• [Uitgelezen tekst]:
○ ○ ○ ○
En daar zit ik dan ineens tussen een kleine honderd andere zenleraren in in opleiding in de grote zaal van ’t Oude Weeshuis. Ik voel een lichte opwinding; vandaag gaat het beginnen. Na een korte inleiding van dagvoorzitter Peter mogen alle nieuwelingen zoals ik op hun stoel gaan staan en ontvangen een schijnbaar eindeloos applaus. Wat een welkom!

De dag begint met een presentatie Ward Venrooij, ook ZIOP. Hij werkt bij TNO en heeft wetenschappelijk onderzoek gedaan naar hoe meditatie van invloed kan zijn op hoe wij ons aan onze omgeving aanpassen. Ik ga hier niet dieper in op zijn verhaal, maar voor wie het interesseert, een van de bronnen voor zijn onderzoek is de studie The Psychological Effects of Meditation: a Meta-Analysis.
         Daarna presenteert en lanceert Ward de pilot-versie van de Zensor App waarop je voor jezelf kunt bijhouden wat mediatie met je doet op het gebied van bijvoorbeeld slaap, concentratie, energie en geluk. Vervolgens gaan we allemaal in kleine groepjes praten over wat de voor- en nadelen van zo’n App zouden kunnen zijn. Tot zover past de dag redelijk binnen de verwachtingen die ik ervan had: leerzaam, leuk, groepsgevoel.
○ ○ ○ ○
• [Vermelde items]:
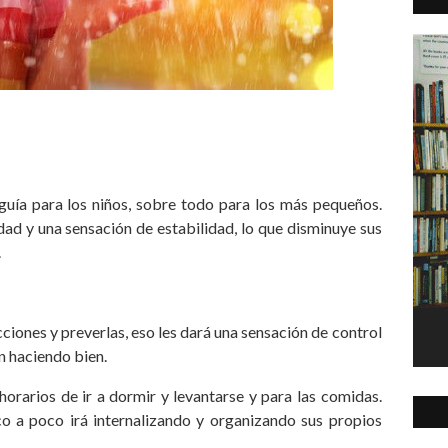
guía para los niños, sobre todo para los más pequeños.
dad y una sensación de estabilidad, lo que disminuye sus
.
iones y preverlas, eso les dará una sensación de control
stán haciendo bien.
arios de ir a dormir y levantarse y para las comidas.
co a poco irá internalizando y organizando sus propios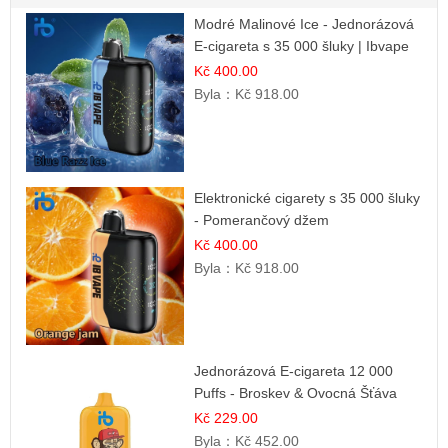
Modré Malinové Ice - Jednorázová
E-cigareta s 35 000 šluky | Ibvape
Kč 400.00
Byla：
Kč 918.00
Elektronické cigarety s 35 000 šluky
- Pomerančový džem
Kč 400.00
Byla：
Kč 918.00
Jednorázová E-cigareta 12 000
Puffs - Broskev & Ovocná Šťáva
Kč 229.00
Byla：
Kč 452.00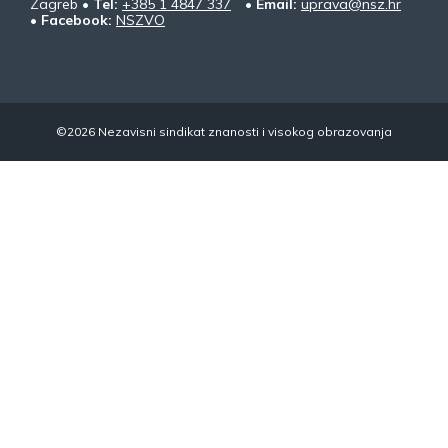
Zagreb •
Tel:
+385 1 4847 337
•
Email:
uprava@nsz.hr
•
Facebook:
NSZVO
©2026 Nezavisni sindikat znanosti i visokog obrazovanja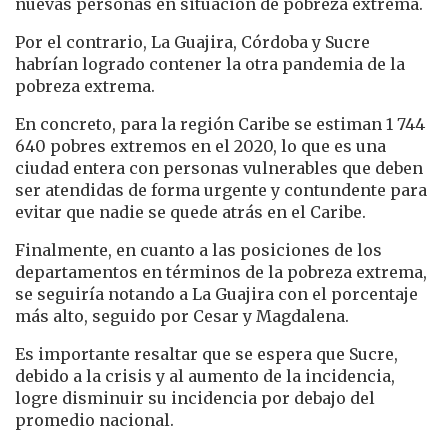
nuevas personas en situación de pobreza extrema.
Por el contrario, La Guajira, Córdoba y Sucre
habrían logrado contener la otra pandemia de la
pobreza extrema.
En concreto, para la región Caribe se estiman 1 744
640 pobres extremos en el 2020, lo que es una
ciudad entera con personas vulnerables que deben
ser atendidas de forma urgente y contundente para
evitar que nadie se quede atrás en el Caribe.
Finalmente, en cuanto a las posiciones de los
departamentos en términos de la pobreza extrema,
se seguiría notando a La Guajira con el porcentaje
más alto, seguido por Cesar y Magdalena.
Es importante resaltar que se espera que Sucre,
debido a la crisis y al aumento de la incidencia,
logre disminuir su incidencia por debajo del
promedio nacional.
○ ○ ○ ○
• [Opdracht]:
Typ de tekst over de eerste dag van de opleiding tot zenleraar volledig en letterlijk over.

• [Uitwerking]:
En daar zit ik dan ineens tussen een kleine honderd andere zenleraren in in opleiding in de grote zaal van ’t Oude Weeshuis. Ik voel een lichte opwinding; vandaag gaat het beginnen. Na een korte inleiding van dagvoorzitter Peter mogen alle nieuwelingen zoals ik op hun stoel gaan staan en ontvangen een schijnbaar eindeloos applaus. Wat een welkom!

De dag begint met een presentatie Ward Venrooij, ook ZIOP. Hij werkt bij TNO en heeft wetenschappelijk onderzoek gedaan naar hoe meditatie van invloed kan zijn op hoe wij ons aan onze omgeving aanpassen. Ik ga hier niet dieper in op zijn verhaal, maar voor wie het interesseert, een van de bronnen voor zijn onderzoek is de studie The Psychological Effects of Meditation: a Meta-Analysis.
         Daarna presenteert en lanceert Ward de pilot-versie van de Zensor App waarop je voor jezelf kunt bijhouden wat mediatie met je doet op het gebied van bijvoorbeeld slaap, concentratie, energie en geluk. Vervolgens gaan we allemaal in kleine groepjes praten over wat de voor- en nadelen van zo’n App zouden kunnen zijn. Tot zover past de dag redelijk binnen de verwachtingen die ik ervan had: leerzaam, leuk, groepsgevoel.